Dans le trouble obsessionnel compulsif, une idée s’impose au sujet dans certaines situations de façon incoercible et devient peu à peu une obsession. Celle-ci peut parfois se rattacher à d’autres idées. Ces obsessions amènent le sujet à développer des activités ritualisées. Contrairement au TOC, le sujet phobique diminuera son anxiété non pas par des rituels mais par de l’évitement.

L’hypocondrie

Ce qui permet de trancher en faveur de tel ou tel diagnostic c’est la présence ou l’absence de la conviction d’être malade. Les sujets hypocondriaques sont préoccupés par la crainte d’avoir une maladie, alors que les sujets ayant une phobie spécifique, ont peur de contracter une maladie.

Les troubles alimentaires

La boulimie et l’anorexie se distinguent de la phobie spécifique dans le sens où le  comportement d’évitement est, dans les troubles alimentaires exclusivement limité à l’évitement de la nourriture et des éléments liés à celle-ci.

Les troubles psychotiques

Les sujets présentant un trouble psychotique peuvent éviter certaines activités en réponse aux idées délirantes, mais, ils ne reconnaissent pas le caractère excessif ou déraisonnable de leur peur. 


Remarque : 
On ne soigne pas mieux certaines phobies que d’autres ; ce qui fait toute la différence est la présence ou non de troubles associés.

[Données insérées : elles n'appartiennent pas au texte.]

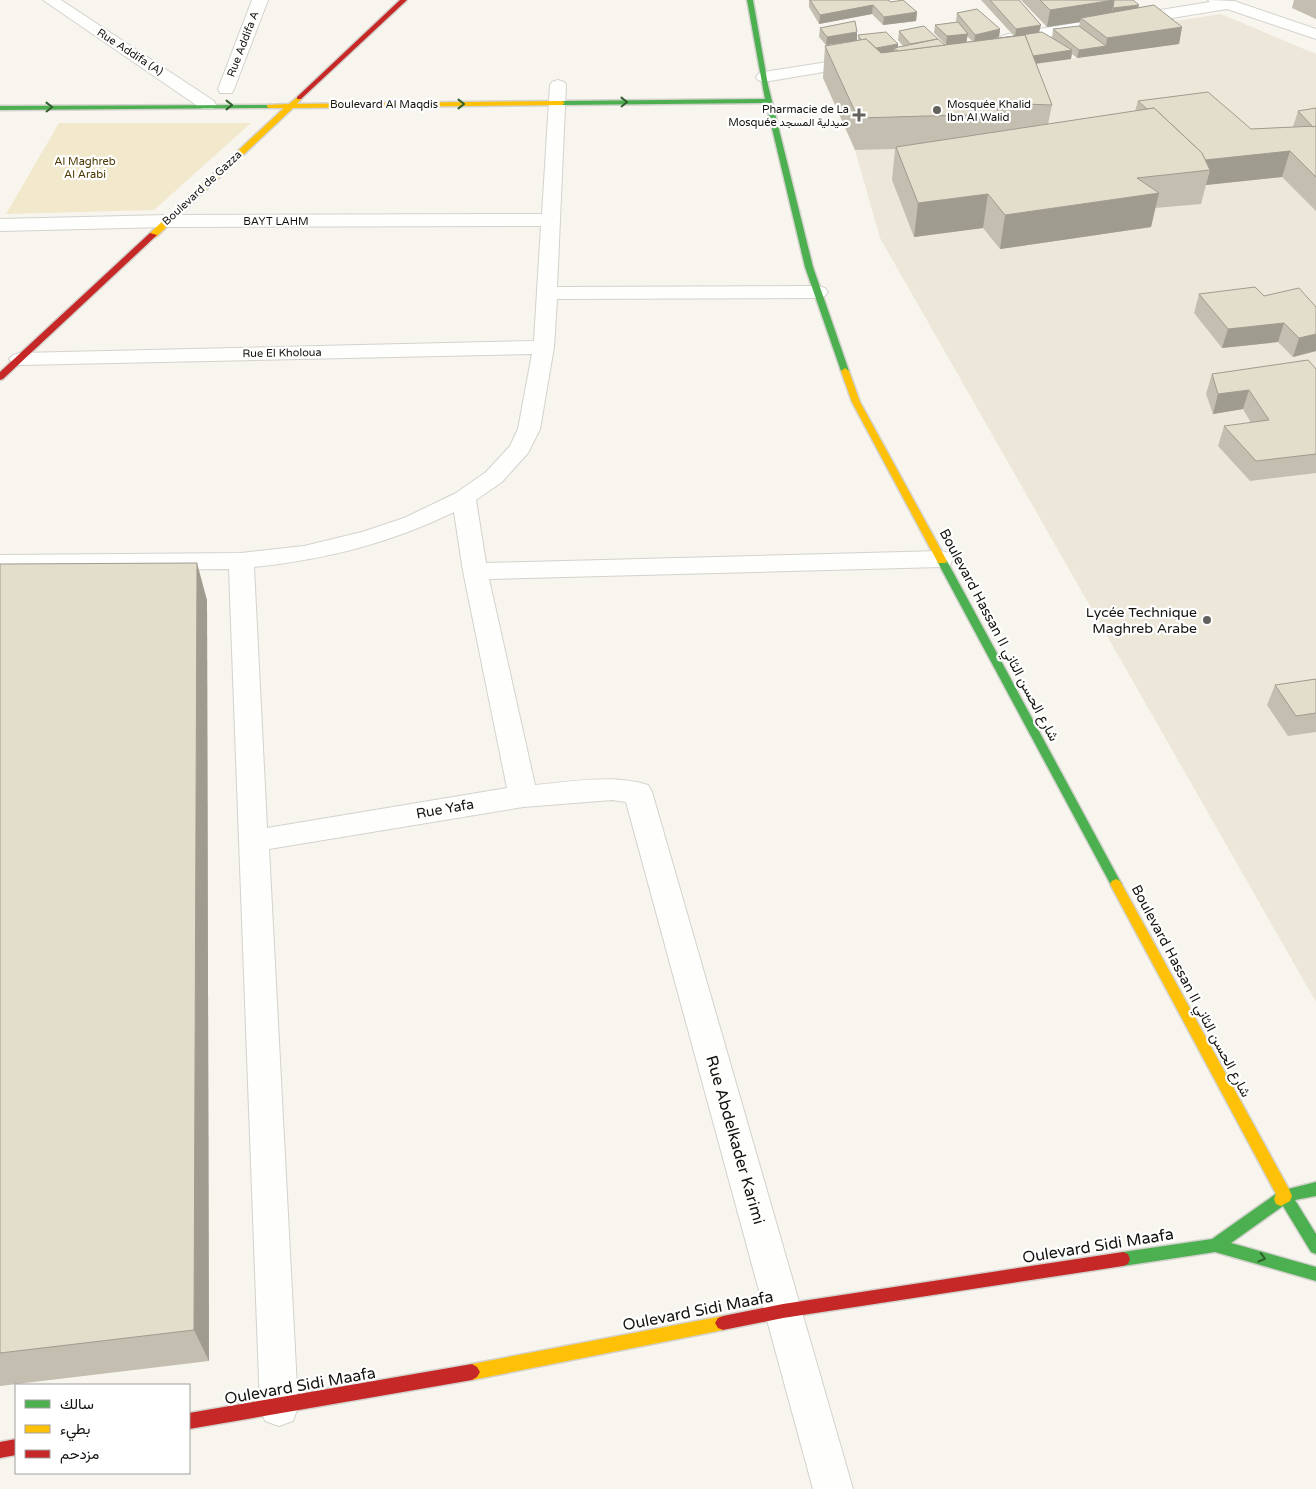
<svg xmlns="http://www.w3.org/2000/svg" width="1316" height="1489" viewBox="0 0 1316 1489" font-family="'Varela Round',Vazirmatn,sans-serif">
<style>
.built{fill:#ece7d9}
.green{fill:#f2e8cc}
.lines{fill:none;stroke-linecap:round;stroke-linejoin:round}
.street-casing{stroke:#d4d2cd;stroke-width:2}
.fast-casing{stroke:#d4d2cd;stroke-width:3}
.slow-casing{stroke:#d4d2cd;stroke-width:3}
.jam-casing{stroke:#d4d2cd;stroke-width:3}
.street{fill:#fefefc;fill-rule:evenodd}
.fast{fill:#4caf50;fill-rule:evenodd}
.slow{fill:#ffc107;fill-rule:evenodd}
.jam{fill:#c62828;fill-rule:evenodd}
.wall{fill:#c3beaf;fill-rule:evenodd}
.shaded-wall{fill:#9f9b8f}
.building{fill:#e3ddcc;stroke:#9f9b8f}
.oneway{stroke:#30602e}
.poi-dot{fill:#63615c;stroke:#fff;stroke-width:2}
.labels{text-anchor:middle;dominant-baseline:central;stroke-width:4.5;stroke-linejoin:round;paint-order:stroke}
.far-street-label{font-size:11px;fill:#13120d;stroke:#fff}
.far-poi-label{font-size:11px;fill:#13120d;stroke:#fff;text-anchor:start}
.far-park-label{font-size:11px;fill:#4b3800;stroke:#fff}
.poi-label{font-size:14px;fill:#13120d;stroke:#fff;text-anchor:end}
.street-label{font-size:14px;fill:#13120d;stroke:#fff}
.near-street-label{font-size:16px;fill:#13120d;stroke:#fff}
</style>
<rect width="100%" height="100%" fill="#f7f5ee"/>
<!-- built -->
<polygon class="built" points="1221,14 1316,54 1316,1002 880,238 855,150 1047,144 1020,66 1178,44 1155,24"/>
<!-- green -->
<polygon class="green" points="59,123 251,123 154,210 6,214"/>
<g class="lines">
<defs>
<g id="street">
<polygon points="43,0 61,0 214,101 216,105 214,109 202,109"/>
<polygon points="252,0 268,0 234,89 232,93 220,93 218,89"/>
<polygon points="1208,0 1234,1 1316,29 1316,39 1227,9 1129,25 1124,23 1121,20 1124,17 1129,15 1210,2"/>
<polygon points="1089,21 1094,23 1097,26 1094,29 1008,44 1002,42 1000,39 1002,36 1008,34"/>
<polygon points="859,57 865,59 867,62 865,65 764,82 758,80 756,77 758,74 764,72"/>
<path d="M 558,80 L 564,82 L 566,85 L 557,287 L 818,286 L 825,288 L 828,292 L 825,296 L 818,298 L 557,299 L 554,347 L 540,429 L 528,453 L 502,482 L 476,500 L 486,563 L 941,551 L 950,553 L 953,559 L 950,565 L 941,567 L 489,579 L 535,785 C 571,782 613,774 648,785 L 652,792 L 853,1489 L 813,1489 L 626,802 L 612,800 L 523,807 L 269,849 L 298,1407 L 293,1421 L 279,1426 L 265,1421 L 260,1407 L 229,569 L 0,571 L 0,555 L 241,553 L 304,546 L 362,532 L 404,518 L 456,493 L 486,472 L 510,446 L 518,429 L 532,354 L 20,365 L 13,363 L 9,359 L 13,355 L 20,353 L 534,341 L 541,226 L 167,227 L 0,231 L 0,219 L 167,215 L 542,214 L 550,85 L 552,82 ZM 454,512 L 463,571 L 507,788 L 267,828 L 254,567 C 327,559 388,544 454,512 Z"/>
</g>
<g id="fast">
<polygon points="747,0 753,0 768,85 813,267 849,371 848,373 845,374 841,371 805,267 766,103 562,105 559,103 562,101 765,99"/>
<polygon points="271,105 271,107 269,108 0,110 0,106"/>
<polygon points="942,558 947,561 1120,881 1122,884 1120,887 1112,887 937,561"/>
<polygon points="1316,1182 1316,1196 1295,1200 1316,1234 1316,1254 1311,1252 1283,1206 1231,1243 1316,1267 1316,1281 1215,1252 1123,1266 1118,1264 1116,1259 1118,1254 1123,1252 1212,1239 1280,1191"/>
</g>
<g id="slow">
<polygon points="299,96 302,98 297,104 562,101 565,103 562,105 293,108 156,237 150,237 150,233 284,108 269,108 267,107 267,105 289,104"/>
<polygon points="845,368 849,371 860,402 947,561 946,563 938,563 937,561 852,402 841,371"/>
<polygon points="1116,879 1120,881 1290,1191 1292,1196 1290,1201 1281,1206 1276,1204 1274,1199 1276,1194 1110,884 1112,881"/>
<polygon points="723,1316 728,1318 731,1323 728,1328 723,1330 472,1380 467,1377 464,1372 467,1367 472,1364"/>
</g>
<g id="jam">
<polygon points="400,0 407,0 301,99 297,99 297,97"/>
<polygon points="150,233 157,235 3,379 0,380 0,372"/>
<polygon points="1123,1252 1128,1254 1130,1259 1128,1264 1123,1266 783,1318 723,1330 718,1328 715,1323 718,1318 723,1316 783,1304"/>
<polygon points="472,1364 477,1367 480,1372 477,1377 472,1380 189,1429 189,1413"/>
<polygon points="16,1439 16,1455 0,1458 0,1442"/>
</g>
</defs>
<!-- street casing -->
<use href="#street" class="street-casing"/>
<!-- fast casing -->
<use href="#fast" class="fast-casing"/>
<!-- slow casing -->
<use href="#slow" class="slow-casing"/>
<!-- jam casing -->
<use href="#jam" class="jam-casing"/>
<!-- street -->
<use href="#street" class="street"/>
<!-- fast -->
<use href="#fast" class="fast"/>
<!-- slow -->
<use href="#slow" class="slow"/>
<!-- jam -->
<use href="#jam" class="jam"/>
</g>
<!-- wall -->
<g class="wall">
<polygon points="809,0 888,0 891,2 917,12 916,21 883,25 872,14 819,24 809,7"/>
<path d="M 981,0 L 1019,0 L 1039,33 L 1052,38 L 1053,29 L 1079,26 L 1080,22 L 1047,27 L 1021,0 L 1133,0 L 1138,8 L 1182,27 L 1179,44 L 1077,58 L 1072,54 L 1071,59 L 1036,64 L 1052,105 L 1048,124 L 1135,111 L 1138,101 L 1251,129 L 1293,127 L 1298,111 L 1316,108 L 1316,211 L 1282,177 L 1206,185 L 1201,204 L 1155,208 L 1151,227 L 1000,249 L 983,228 L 914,237 L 892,180 L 895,149 L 855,150 L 823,78 L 825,46 L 852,41 L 826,45 L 819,37 L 820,28 L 857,41 L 858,40 L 858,35 L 898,44 L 898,47 L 903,46 L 898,40 L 899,31 L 939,40 L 945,45 L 946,45 L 934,33 L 935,25 L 957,22 L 956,21 L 957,13 L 1000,29 L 999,37 L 994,38 L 1014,36 ZM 967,36 L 972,41 L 967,42 Z"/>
<polygon points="1294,0 1316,0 1316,19 1292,8"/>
<polygon points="1199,294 1264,296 1316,307 1316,351 1293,357 1278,342 1222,348 1194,313"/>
<polygon points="1316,369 1316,473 1250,481 1218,446 1224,426 1251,423 1243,409 1213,414 1206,394 1212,374"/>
<polygon points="0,564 207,600 209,1361 0,1386"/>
<polygon points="1316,679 1316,732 1288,736 1267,705 1275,685"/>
</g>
<!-- shaded-wall -->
<g class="shaded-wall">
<polygon points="1114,0 1111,17 1081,18 1080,22 1047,27 1050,10"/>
<polygon points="873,5 872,14 819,24 820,15"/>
<polygon points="1139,5 1137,13 1111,17 1113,8"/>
<polygon points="917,12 916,21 883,25 884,17"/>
<polygon points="1041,25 1039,33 1015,37 1016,29"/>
<polygon points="1182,27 1179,44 1077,58 1079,50 1106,46 1107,38"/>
<polygon points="1000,29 999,37 974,44 975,35"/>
<polygon points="857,32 857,41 826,45 827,37"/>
<polygon points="968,34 966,43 946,45 947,36"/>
<polygon points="898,44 898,50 894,48 894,53 865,58 866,50"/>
<polygon points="1072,50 1071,59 878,84 961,57"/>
<polygon points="1290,151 1282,177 1206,185 1210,170 1200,160"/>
<polygon points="1159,193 1151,227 1000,249 1005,215"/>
<polygon points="988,194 983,228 914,237 918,203"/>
<polygon points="1284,323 1278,342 1222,348 1228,329"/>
<polygon points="1316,334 1316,351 1293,357 1299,338"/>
<polygon points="1249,390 1243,409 1213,414 1218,394"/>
<polygon points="197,563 207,600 209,1361 194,1330"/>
</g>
<!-- building -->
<g class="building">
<polygon points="810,0 888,0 891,2 903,0 917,12 884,17 873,5 820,15"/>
<polygon points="990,0 1019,0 1041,25 1016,29"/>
<polygon points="1040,0 1114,0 1050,10"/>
<polygon points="1114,0 1133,0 1139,5 1113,8"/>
<polygon points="1154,5 1182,27 1107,38 1081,18"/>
<polygon points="977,9 1000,29 975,35 957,13"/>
<polygon points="855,21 857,32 827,37 820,28"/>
<polygon points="958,22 968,34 947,36 935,25"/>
<polygon points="924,26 939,40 938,39 910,44 899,31"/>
<polygon points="1079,26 1106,46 1079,50 1053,29"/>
<polygon points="886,32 898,44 876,48 866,39 861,40 858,35"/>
<polygon points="1042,32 1072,50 1033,56 1025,35 957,44"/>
<polygon points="1025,35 1052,105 997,103 998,114 858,118 825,46 866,39 881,53"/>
<polygon points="938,39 945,45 898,51 894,48"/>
<polygon points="1208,92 1251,129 1316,126 1316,177 1290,151 1205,160 1202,153 1154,108 1147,109 1138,101"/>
<polygon points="1154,108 1202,153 1210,170 1137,178 1159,193 1005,215 988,194 918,203 896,147"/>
<polygon points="1316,108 1316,126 1313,127 1298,111"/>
<polygon points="1255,287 1264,296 1299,288 1316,307 1316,334 1299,338 1284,323 1228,329 1199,294"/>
<polygon points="1308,360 1316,369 1316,454 1256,461 1224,426 1269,420 1249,390 1218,394 1212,374"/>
<polygon points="197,563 194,1330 0,1353 0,564"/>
<polygon points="1316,679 1316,713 1296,716 1275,685"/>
</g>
<!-- one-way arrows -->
<defs><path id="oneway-chevron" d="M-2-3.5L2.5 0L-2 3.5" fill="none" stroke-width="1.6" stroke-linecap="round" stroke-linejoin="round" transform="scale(1.25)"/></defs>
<g class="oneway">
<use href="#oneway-chevron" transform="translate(624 102) rotate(-1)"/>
<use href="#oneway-chevron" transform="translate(461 104)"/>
<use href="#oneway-chevron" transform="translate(229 105)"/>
<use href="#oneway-chevron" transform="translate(49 107) rotate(-1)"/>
<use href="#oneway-chevron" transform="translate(1262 1258) rotate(16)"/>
</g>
<!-- markers -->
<g class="poi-dot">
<circle cx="937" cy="110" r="5"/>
<path d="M856.5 107.5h5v5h5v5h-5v5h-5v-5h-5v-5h5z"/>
<circle cx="1207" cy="620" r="5"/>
</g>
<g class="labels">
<!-- far-street labels -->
<g class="far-street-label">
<text transform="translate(243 44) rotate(-69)">Rue Addifa A</text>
<text transform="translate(130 52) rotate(33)">Rue Addifa (A)</text>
<text x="384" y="104">Boulevard Al Maqdis</text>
<text transform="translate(202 188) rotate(-43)">Boulevard de Gazza</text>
<text x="276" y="221">BAYT LAHM</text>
<text transform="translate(282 353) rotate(-1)">Rue El Kholoua</text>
</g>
<!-- far-poi labels -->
<g class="far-poi-label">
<text x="947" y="104">Mosquée Khalid<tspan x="947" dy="13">Ibn Al Walid</tspan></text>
<text x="849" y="109" text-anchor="end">Pharmacie de La<tspan x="849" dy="13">Mosquée صيدلية المسجد</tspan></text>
</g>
<!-- far-park labels -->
<g class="far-park-label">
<text x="85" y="161">Al Maghreb<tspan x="85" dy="13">Al Arabi</tspan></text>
</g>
<!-- poi labels -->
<g class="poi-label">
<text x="1197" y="612">Lycée Technique<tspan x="1197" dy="16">Maghreb Arabe</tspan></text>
</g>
<!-- street labels -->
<g class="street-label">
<text transform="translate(999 635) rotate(62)">Boulevard Hassan II شارع الحسن الثاني</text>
<text transform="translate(445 809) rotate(-10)">Rue Yafa</text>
<text transform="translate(1191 991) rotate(62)">Boulevard Hassan II شارع الحسن الثاني</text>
</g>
<!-- near-street labels -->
<g class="near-street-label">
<text transform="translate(735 1140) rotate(74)">Rue Abdelkader Karimi</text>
<text transform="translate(1098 1246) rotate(-9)">Oulevard Sidi Maafa</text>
<text transform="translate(698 1311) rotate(-11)">Oulevard Sidi Maafa</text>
<text transform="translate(300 1386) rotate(-10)">Oulevard Sidi Maafa</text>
</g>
</g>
<!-- legend -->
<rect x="15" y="1384" width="175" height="90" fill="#ffffff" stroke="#a1a09e"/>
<rect x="25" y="1400" width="25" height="8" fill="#4caf50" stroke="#a1a09e"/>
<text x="60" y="1409" font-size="15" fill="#13120d">سالك</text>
<rect x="25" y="1425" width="25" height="8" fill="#ffc107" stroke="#a1a09e"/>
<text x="60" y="1434" font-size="15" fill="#13120d">بطيء</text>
<rect x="25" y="1450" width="25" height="8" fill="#c62828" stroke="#a1a09e"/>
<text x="60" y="1459" font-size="15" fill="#13120d">مزدحم</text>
</svg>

Il faut d’abord traiter le trouble (par exemple une dépression) afin d’isoler la phobie.

EN BREF : 

De manière générale, on constate souvent les réactions suivantes chez les personnes phobiques :

  • Conscience de la disproportion de sa peur
  • Il peut expliquer d’un point de vue rationnel, que l’objet source de sa peur n’est pas si terrifiant
  • Sa peur est irrépressible : la seule évocation du nom de l’objet phobogène peut suffire à déclencher un mal être physique et psychique
  • Tentatives d’expliquer les difficultés à l’entourage
  • Les proches adoptent des conduites rassurantes mais peuvent perdre patience et en venir à la moquerie
  • La personne phobique s’isole et évite de parler de ses peurs
  • Pour chaque déplacement, il y a une anticipation du parcours afin d’évaluer le risque de rencontre avec l’objet source de peur
  • Les situations évitées sont de plus en plus nombreuses
  • Enfermement sur soi et limitation de la vie personnelle et sociale entraînant des complications affectives, professionnelles et familiales.
  • Stratagème envers les autres, pour dissimuler la source des peurs, tout en vivant une véritable détresse intérieure.